------ TASK INPUTS

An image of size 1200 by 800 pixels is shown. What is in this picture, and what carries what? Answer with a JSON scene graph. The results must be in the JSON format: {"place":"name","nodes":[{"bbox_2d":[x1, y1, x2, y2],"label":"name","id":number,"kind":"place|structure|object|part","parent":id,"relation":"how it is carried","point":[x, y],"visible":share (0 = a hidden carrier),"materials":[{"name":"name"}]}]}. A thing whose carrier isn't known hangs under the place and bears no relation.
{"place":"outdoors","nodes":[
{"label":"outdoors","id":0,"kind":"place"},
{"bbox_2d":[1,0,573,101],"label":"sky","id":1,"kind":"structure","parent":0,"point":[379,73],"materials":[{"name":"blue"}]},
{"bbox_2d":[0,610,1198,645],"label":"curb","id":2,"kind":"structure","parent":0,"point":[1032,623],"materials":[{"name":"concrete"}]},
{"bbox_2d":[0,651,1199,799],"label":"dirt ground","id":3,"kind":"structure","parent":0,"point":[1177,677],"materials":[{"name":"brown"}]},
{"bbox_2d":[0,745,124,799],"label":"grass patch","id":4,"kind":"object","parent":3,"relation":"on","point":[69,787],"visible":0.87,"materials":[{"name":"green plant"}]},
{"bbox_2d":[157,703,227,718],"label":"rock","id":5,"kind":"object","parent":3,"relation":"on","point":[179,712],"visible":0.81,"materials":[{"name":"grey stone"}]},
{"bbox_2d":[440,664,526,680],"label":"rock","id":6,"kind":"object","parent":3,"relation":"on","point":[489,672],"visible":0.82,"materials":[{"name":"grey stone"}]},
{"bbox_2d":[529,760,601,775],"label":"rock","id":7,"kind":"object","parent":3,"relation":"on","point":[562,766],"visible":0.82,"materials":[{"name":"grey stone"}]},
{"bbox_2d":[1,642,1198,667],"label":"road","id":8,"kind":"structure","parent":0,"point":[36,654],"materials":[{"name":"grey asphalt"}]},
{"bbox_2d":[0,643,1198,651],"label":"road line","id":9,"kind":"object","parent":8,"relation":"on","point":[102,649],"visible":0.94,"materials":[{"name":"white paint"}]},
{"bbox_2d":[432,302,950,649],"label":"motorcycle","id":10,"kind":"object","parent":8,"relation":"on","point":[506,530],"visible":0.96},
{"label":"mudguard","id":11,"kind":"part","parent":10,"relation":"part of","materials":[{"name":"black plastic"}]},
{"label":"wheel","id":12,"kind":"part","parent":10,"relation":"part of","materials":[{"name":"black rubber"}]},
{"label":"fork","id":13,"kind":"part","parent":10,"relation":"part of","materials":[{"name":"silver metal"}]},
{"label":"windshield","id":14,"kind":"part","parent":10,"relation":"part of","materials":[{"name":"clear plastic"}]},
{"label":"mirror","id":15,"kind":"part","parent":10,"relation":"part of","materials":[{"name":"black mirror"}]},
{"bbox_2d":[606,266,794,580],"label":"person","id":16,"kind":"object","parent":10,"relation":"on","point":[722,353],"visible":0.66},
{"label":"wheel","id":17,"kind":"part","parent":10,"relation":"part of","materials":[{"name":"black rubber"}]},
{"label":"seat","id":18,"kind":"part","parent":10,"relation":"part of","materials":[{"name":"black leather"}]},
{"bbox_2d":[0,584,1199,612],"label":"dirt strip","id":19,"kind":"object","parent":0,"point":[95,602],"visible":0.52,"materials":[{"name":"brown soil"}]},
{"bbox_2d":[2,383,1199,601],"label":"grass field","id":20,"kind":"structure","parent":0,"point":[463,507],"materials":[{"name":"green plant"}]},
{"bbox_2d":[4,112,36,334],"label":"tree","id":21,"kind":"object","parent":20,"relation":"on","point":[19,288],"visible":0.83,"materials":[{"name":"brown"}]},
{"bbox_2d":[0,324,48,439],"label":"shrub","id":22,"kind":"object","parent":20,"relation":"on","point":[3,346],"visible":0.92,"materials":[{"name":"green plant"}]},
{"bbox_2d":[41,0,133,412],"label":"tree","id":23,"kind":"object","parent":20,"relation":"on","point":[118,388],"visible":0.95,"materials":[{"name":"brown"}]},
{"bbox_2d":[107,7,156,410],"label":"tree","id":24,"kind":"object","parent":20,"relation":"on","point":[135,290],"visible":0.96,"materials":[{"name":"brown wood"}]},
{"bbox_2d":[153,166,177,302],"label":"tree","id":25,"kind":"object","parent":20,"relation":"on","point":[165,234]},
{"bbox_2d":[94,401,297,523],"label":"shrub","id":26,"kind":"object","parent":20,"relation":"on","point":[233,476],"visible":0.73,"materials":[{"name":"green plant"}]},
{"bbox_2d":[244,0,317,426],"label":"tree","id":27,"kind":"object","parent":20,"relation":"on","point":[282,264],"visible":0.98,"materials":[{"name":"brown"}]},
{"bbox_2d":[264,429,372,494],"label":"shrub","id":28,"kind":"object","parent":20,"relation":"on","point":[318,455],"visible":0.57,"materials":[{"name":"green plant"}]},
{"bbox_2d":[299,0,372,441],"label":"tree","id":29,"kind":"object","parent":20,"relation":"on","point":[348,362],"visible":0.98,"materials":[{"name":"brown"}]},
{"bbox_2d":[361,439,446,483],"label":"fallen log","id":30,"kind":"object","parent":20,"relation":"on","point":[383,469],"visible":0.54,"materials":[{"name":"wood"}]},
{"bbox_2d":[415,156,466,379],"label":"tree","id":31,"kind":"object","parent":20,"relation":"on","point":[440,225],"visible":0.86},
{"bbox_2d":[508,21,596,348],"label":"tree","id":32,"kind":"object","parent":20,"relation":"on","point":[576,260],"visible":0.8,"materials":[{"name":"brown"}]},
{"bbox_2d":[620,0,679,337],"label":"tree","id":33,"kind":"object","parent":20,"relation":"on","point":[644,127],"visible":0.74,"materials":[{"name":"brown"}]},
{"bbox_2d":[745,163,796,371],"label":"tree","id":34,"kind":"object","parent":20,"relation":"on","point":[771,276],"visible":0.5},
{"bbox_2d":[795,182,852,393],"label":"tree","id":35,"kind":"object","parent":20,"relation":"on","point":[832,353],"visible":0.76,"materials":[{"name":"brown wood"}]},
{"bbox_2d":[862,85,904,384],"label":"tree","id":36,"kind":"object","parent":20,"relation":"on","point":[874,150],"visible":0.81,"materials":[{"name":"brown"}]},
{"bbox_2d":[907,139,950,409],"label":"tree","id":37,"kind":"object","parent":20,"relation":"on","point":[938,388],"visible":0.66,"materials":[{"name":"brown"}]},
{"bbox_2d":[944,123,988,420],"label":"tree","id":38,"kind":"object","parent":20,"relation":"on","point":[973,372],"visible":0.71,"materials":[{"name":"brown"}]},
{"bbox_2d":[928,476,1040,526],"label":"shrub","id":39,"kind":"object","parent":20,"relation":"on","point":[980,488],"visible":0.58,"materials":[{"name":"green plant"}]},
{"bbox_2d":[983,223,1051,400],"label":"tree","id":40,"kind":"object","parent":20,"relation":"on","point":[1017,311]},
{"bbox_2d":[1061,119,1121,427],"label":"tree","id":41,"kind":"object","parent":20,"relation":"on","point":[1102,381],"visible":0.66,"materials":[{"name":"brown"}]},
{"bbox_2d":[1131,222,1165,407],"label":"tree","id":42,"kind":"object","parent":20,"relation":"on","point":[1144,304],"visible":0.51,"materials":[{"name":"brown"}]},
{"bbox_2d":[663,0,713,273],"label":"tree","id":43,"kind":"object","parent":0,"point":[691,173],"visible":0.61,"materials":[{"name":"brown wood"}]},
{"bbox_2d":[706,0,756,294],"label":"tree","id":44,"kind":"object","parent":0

------------

### WHAT THE TASK REQUIRES
Your task is to output the full set of records exactly as presented.

### SOLUTION FOR THIS PROBLEM
An image of size 1200 by 800 pixels is shown. What is in this picture, and what carries what? Answer with a JSON scene graph. The results must be in the JSON format: {"place":"name","nodes":[{"bbox_2d":[x1, y1, x2, y2],"label":"name","id":number,"kind":"place|structure|object|part","parent":id,"relation":"how it is carried","point":[x, y],"visible":share (0 = a hidden carrier),"materials":[{"name":"name"}]}]}. A thing whose carrier isn't known hangs under the place and bears no relation.
{"place":"outdoors","nodes":[
{"label":"outdoors","id":0,"kind":"place"},
{"bbox_2d":[1,0,573,101],"label":"sky","id":1,"kind":"structure","parent":0,"point":[379,73],"materials":[{"name":"blue"}]},
{"bbox_2d":[0,610,1198,645],"label":"curb","id":2,"kind":"structure","parent":0,"point":[1032,623],"materials":[{"name":"concrete"}]},
{"bbox_2d":[0,651,1199,799],"label":"dirt ground","id":3,"kind":"structure","parent":0,"point":[1177,677],"materials":[{"name":"brown"}]},
{"bbox_2d":[0,745,124,799],"label":"grass patch","id":4,"kind":"object","parent":3,"relation":"on","point":[69,787],"visible":0.87,"materials":[{"name":"green plant"}]},
{"bbox_2d":[157,703,227,718],"label":"rock","id":5,"kind":"object","parent":3,"relation":"on","point":[179,712],"visible":0.81,"materials":[{"name":"grey stone"}]},
{"bbox_2d":[440,664,526,680],"label":"rock","id":6,"kind":"object","parent":3,"relation":"on","point":[489,672],"visible":0.82,"materials":[{"name":"grey stone"}]},
{"bbox_2d":[529,760,601,775],"label":"rock","id":7,"kind":"object","parent":3,"relation":"on","point":[562,766],"visible":0.82,"materials":[{"name":"grey stone"}]},
{"bbox_2d":[1,642,1198,667],"label":"road","id":8,"kind":"structure","parent":0,"point":[36,654],"materials":[{"name":"grey asphalt"}]},
{"bbox_2d":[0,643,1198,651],"label":"road line","id":9,"kind":"object","parent":8,"relation":"on","point":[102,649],"visible":0.94,"materials":[{"name":"white paint"}]},
{"bbox_2d":[432,302,950,649],"label":"motorcycle","id":10,"kind":"object","parent":8,"relation":"on","point":[506,530],"visible":0.96},
{"label":"mudguard","id":11,"kind":"part","parent":10,"relation":"part of","materials":[{"name":"black plastic"}]},
{"label":"wheel","id":12,"kind":"part","parent":10,"relation":"part of","materials":[{"name":"black rubber"}]},
{"label":"fork","id":13,"kind":"part","parent":10,"relation":"part of","materials":[{"name":"silver metal"}]},
{"label":"windshield","id":14,"kind":"part","parent":10,"relation":"part of","materials":[{"name":"clear plastic"}]},
{"label":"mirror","id":15,"kind":"part","parent":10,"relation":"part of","materials":[{"name":"black mirror"}]},
{"bbox_2d":[606,266,794,580],"label":"person","id":16,"kind":"object","parent":10,"relation":"on","point":[722,353],"visible":0.66},
{"label":"wheel","id":17,"kind":"part","parent":10,"relation":"part of","materials":[{"name":"black rubber"}]},
{"label":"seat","id":18,"kind":"part","parent":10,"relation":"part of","materials":[{"name":"black leather"}]},
{"bbox_2d":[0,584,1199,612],"label":"dirt strip","id":19,"kind":"object","parent":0,"point":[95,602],"visible":0.52,"materials":[{"name":"brown soil"}]},
{"bbox_2d":[2,383,1199,601],"label":"grass field","id":20,"kind":"structure","parent":0,"point":[463,507],"materials":[{"name":"green plant"}]},
{"bbox_2d":[4,112,36,334],"label":"tree","id":21,"kind":"object","parent":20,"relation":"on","point":[19,288],"visible":0.83,"materials":[{"name":"brown"}]},
{"bbox_2d":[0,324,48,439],"label":"shrub","id":22,"kind":"object","parent":20,"relation":"on","point":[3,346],"visible":0.92,"materials":[{"name":"green plant"}]},
{"bbox_2d":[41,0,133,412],"label":"tree","id":23,"kind":"object","parent":20,"relation":"on","point":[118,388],"visible":0.95,"materials":[{"name":"brown"}]},
{"bbox_2d":[107,7,156,410],"label":"tree","id":24,"kind":"object","parent":20,"relation":"on","point":[135,290],"visible":0.96,"materials":[{"name":"brown wood"}]},
{"bbox_2d":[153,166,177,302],"label":"tree","id":25,"kind":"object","parent":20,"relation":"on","point":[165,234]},
{"bbox_2d":[94,401,297,523],"label":"shrub","id":26,"kind":"object","parent":20,"relation":"on","point":[233,476],"visible":0.73,"materials":[{"name":"green plant"}]},
{"bbox_2d":[244,0,317,426],"label":"tree","id":27,"kind":"object","parent":20,"relation":"on","point":[282,264],"visible":0.98,"materials":[{"name":"brown"}]},
{"bbox_2d":[264,429,372,494],"label":"shrub","id":28,"kind":"object","parent":20,"relation":"on","point":[318,455],"visible":0.57,"materials":[{"name":"green plant"}]},
{"bbox_2d":[299,0,372,441],"label":"tree","id":29,"kind":"object","parent":20,"relation":"on","point":[348,362],"visible":0.98,"materials":[{"name":"brown"}]},
{"bbox_2d":[361,439,446,483],"label":"fallen log","id":30,"kind":"object","parent":20,"relation":"on","point":[383,469],"visible":0.54,"materials":[{"name":"wood"}]},
{"bbox_2d":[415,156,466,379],"label":"tree","id":31,"kind":"object","parent":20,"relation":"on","point":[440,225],"visible":0.86},
{"bbox_2d":[508,21,596,348],"label":"tree","id":32,"kind":"object","parent":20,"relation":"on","point":[576,260],"visible":0.8,"materials":[{"name":"brown"}]},
{"bbox_2d":[620,0,679,337],"label":"tree","id":33,"kind":"object","parent":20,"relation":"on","point":[644,127],"visible":0.74,"materials":[{"name":"brown"}]},
{"bbox_2d":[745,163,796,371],"label":"tree","id":34,"kind":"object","parent":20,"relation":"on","point":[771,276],"visible":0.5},
{"bbox_2d":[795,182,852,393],"label":"tree","id":35,"kind":"object","parent":20,"relation":"on","point":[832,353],"visible":0.76,"materials":[{"name":"brown wood"}]},
{"bbox_2d":[862,85,904,384],"label":"tree","id":36,"kind":"object","parent":20,"relation":"on","point":[874,150],"visible":0.81,"materials":[{"name":"brown"}]},
{"bbox_2d":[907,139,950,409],"label":"tree","id":37,"kind":"object","parent":20,"relation":"on","point":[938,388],"visible":0.66,"materials":[{"name":"brown"}]},
{"bbox_2d":[944,123,988,420],"label":"tree","id":38,"kind":"object","parent":20,"relation":"on","point":[973,372],"visible":0.71,"materials":[{"name":"brown"}]},
{"bbox_2d":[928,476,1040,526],"label":"shrub","id":39,"kind":"object","parent":20,"relation":"on","point":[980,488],"visible":0.58,"materials":[{"name":"green plant"}]},
{"bbox_2d":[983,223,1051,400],"label":"tree","id":40,"kind":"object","parent":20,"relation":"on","point":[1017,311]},
{"bbox_2d":[1061,119,1121,427],"label":"tree","id":41,"kind":"object","parent":20,"relation":"on","point":[1102,381],"visible":0.66,"materials":[{"name":"brown"}]},
{"bbox_2d":[1131,222,1165,407],"label":"tree","id":42,"kind":"object","parent":20,"relation":"on","point":[1144,304],"visible":0.51,"materials":[{"name":"brown"}]},
{"bbox_2d":[663,0,713,273],"label":"tree","id":43,"kind":"object","parent":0,"point":[691,173],"visible":0.61,"materials":[{"name":"brown wood"}]},
{"bbox_2d":[706,0,756,294],"label":"tree","id":44,"kind":"object","parent":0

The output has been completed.